Selected text
□ □ □ □ □
# Using Selenium for browser automation

Selenium is a powerful tool that automates browsers. In simple words, it means whatever you usually do manually: clicking on links, filling out the forms, scrolling, moving the cursor or pressing a key on a keyboard - can all be automated and can save you a lot of time.

In my experience, Selenium was mostly useful when we wanted to download many files that require manual clicks. Instead of clicking on each link, or sometimes going through all the combinations of all the options in several drop-down menus, we used Selenium to automate data collection. Another application of Selenium that I found useful is when you want to scrape data that is constantly updated, and instead of manually refreshing the website, Selenium will do this for you.

Main source: https://selenium-python.readthedocs.io/index.html

In [1]:
# !pip install selenium
# !pip install --upgrade selenium
# !pip install webdriver-manager

In [3]:
from selenium import webdriver
from selenium.webdriver.support.ui import Select
from selenium.webdriver.common.by import By
from selenium.webdriver.common.action_chains import ActionChains

import time
import pandas as pd
from os.path import expanduser

In [4]:
#Indicate path for downloaded files

path = expanduser("~/Library/CloudStorage/Box-Box/web_scraping_session/")
# path = expanduser("~/Downloads")

### Installing a driver manager

Selenium requires a driver to interface with the chosen browser. You can choose whatever browser you want to use, for the purposes of this session we use Google Chrome.
□ □ □ □ □
Name every manual browser action that the Selenium page says can be automated.
□ □ □ □ □
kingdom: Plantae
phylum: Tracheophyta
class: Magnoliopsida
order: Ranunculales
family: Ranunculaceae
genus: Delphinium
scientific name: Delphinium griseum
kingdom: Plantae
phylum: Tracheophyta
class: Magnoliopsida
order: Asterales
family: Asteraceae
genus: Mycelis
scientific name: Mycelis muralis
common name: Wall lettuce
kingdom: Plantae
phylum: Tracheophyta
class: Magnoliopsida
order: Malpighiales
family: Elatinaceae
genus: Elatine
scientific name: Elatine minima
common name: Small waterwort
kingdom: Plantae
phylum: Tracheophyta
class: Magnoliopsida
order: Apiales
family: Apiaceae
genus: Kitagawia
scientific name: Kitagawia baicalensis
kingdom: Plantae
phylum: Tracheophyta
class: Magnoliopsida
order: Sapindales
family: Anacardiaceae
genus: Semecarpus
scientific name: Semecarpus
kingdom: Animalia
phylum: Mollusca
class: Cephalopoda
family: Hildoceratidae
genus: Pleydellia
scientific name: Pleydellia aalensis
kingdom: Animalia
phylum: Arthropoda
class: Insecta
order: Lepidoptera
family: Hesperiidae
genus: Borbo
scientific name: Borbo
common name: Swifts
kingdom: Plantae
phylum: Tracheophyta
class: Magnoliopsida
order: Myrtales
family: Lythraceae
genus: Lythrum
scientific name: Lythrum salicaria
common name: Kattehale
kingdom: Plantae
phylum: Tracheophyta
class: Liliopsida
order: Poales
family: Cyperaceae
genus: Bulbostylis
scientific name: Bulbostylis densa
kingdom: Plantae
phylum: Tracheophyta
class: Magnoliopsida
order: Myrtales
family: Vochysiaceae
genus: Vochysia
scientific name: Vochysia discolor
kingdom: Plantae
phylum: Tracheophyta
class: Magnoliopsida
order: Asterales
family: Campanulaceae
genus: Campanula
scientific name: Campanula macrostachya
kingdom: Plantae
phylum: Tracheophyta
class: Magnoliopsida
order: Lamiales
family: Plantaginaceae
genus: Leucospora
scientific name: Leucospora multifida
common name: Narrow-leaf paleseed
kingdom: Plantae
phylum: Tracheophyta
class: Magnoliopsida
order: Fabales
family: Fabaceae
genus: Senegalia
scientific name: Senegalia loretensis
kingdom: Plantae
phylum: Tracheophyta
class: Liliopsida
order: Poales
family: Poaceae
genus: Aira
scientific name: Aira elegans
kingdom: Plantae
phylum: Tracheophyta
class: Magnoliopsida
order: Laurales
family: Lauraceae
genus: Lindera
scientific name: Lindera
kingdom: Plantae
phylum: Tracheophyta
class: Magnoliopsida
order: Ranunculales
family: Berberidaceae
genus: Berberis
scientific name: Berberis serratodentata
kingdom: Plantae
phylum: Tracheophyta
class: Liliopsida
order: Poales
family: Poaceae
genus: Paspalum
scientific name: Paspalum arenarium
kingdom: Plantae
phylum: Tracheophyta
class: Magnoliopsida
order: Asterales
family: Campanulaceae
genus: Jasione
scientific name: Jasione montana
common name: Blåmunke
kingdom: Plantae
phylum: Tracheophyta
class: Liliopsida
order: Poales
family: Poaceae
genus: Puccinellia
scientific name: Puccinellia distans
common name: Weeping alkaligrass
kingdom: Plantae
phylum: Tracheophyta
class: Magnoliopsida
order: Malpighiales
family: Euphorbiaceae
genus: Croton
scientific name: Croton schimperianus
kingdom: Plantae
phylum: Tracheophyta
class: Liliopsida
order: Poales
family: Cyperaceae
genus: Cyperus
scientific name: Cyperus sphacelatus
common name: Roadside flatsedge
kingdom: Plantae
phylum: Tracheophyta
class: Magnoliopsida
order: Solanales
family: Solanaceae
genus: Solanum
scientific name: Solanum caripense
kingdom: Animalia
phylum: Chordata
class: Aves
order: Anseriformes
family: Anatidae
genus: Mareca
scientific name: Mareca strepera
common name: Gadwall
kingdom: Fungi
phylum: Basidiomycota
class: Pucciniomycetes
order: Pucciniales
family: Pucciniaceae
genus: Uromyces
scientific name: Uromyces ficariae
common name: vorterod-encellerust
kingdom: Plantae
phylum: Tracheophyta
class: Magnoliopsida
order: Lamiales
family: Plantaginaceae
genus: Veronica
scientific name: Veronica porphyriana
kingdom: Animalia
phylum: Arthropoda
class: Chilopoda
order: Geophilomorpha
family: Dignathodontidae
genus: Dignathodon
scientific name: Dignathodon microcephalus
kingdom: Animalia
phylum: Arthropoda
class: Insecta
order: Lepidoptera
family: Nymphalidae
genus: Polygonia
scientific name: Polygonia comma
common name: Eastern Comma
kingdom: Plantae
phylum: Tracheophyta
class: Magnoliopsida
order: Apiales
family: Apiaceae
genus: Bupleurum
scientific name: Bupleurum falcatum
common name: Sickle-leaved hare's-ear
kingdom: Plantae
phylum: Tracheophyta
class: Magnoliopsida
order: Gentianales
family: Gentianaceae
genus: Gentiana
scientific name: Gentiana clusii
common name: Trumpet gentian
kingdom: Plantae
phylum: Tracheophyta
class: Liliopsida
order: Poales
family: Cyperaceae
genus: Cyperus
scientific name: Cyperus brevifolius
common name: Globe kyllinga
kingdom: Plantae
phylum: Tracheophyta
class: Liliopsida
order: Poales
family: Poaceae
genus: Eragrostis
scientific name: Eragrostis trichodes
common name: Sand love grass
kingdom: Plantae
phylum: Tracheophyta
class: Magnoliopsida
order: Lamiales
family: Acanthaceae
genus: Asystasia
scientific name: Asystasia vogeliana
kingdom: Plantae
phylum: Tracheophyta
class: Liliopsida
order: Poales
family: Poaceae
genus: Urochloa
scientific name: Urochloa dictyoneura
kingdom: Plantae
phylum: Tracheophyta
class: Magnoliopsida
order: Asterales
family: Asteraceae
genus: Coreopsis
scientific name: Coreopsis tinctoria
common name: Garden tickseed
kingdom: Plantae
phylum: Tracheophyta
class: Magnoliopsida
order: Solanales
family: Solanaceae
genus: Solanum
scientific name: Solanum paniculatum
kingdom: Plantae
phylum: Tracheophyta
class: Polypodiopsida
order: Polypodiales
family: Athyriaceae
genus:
□ □ □ □ □
Completed exercise
- Clicking on links
- Filling out the forms
- Scrolling
- Moving the cursor
- Pressing a key on a keyboard